*SOURCE EXCERPT*:
Attention is next drawn to FIG. 4, a view, looking downward, of a first form 16 of building module sitting on the horizontal surface 18, and representing a first step in a horizontal tessellation of alternate building first 16 and second 24 forms of building module. FIG. 4 also clarifies the dispositions of the triangulated panels 24 and of the hexagonal panels 20. Of particular note is the topmost triangular panel 26 which lies in a horizontal plane parallel to the horizontal surface 18.
Attention is next drawn to FIG. 5, a view, looking downward, of a first form 16 of building module tessellated with a second form 24 of building module sitting on the horizontal surface 18, and representing a second step in a horizontal tessellation of alternate first 16 and second 24 forms of building module. The building module of second form 24 is of identical size with the building module of first form 16. The building module of the second form 24 is set down beside and abuts against the building module of the first form 16 with regular one hexagonal panel 20 on the first form 16 of building module in exact abutment with one hexagonal panel 20 on the second form 24 of building module.
A topmost hexagonal panel 28 lies at the highest point of the second form 24 of building module parallel to the horizontal surface 18 and forms a continuous surface with the topmost triangular panel 26 on the abutted first form 16 of building module.

*ACTIONS TO TAKE*:
**A.** Reproduce word for word the part of the building module passage starting with "Attention is next drawn to FIG. 4, a" and going on through "horizontal surface 18.".
**B.** Extend the building module passage past its last sentence, carrying on in the same style.
The records that follow come from a separate source and have nothing to do with the building module passage.

*INFORMATION PROVIDED*:
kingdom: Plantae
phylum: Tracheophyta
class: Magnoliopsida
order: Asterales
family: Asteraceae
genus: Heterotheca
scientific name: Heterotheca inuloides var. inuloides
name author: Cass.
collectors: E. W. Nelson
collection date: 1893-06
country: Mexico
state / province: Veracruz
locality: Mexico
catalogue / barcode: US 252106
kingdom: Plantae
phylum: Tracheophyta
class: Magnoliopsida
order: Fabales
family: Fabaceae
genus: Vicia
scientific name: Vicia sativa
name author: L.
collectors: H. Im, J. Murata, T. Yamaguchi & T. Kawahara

*TASK-BY-TASK OUTPUTS*:
**A.**
Attention is next drawn to FIG. 4, a view, looking downward, of a first form 16 of building module sitting on the horizontal surface 18, and representing a first step in a horizontal tessellation of alternate building first 16 and second 24 forms of building module. FIG. 4 also clarifies the dispositions of the triangulated panels 24 and of the hexagonal panels 20. Of particular note is the topmost triangular panel 26 which lies in a horizontal plane parallel to the horizontal surface 18.

**B.**
In FIGS. 4 onwards, all sloping surfaces are shown with dotted shading to differentiate them from level surfaces, which are shown un-shaded.
The order of assembly is not important. While a first form 16 of building module has been shown as being deposed before a second form 24 of building module, within the invention the order can be reversed. What matters is that, in the tessellation involves first forms 16 of building module abutting second forms 24 of building modules.
Attention is next drawn to FIG. 6, showing how a further first form 16 of building module can be tessellated against the second form 24 of building module to provide a continuous level surface comprising one topmost triangular panel 28 and two topmost triangular panels 26.
Attention is next drawn to FIG. 7, showing how six building modules 16 24 can be assembled into a tessellation to provide a level surface comprising three topmost triangular panels 26 and three topmost hexagonal panels 28 with a depression 30, in this example at the tessellation's centre, formed by sloping surfaces.
The examples of tessellations of FIGS. 5 to 7 show only a very small range of what is possible. Tessellated forms need not be entirely filled in, and open spaces can be provided. Tessellations can also be laid out along one or more conjoined strips and may be as large or as small as is required.
Flat conjoined topmost surfaces 26 28 made by topmost triangular panels 16 and topmost hexagonal panels 24 are copied on the lower side by equivalent surfaces that lie against the horizontal surface 18. The lower surface of each tessellation has equivalent indents corresponding to depressions 30. For this reason, the invention makes it possible to provide that the upper surface of a first, ground floor tessellation of building modules 16 24 can form the “horizontal surface” for construction of a stacked second storey first floor tessellation, the upper surface of the second storey tessellation of building modules 16 24 can be used as a “horizontal surface” to make a stacked third storey tessellation, and so on until a stacked structure having a required number of storeys is achieved, having a plurality of building modules in the form of alternate, abutting hexagon-down and triangle-down truncated tetrahedral shells.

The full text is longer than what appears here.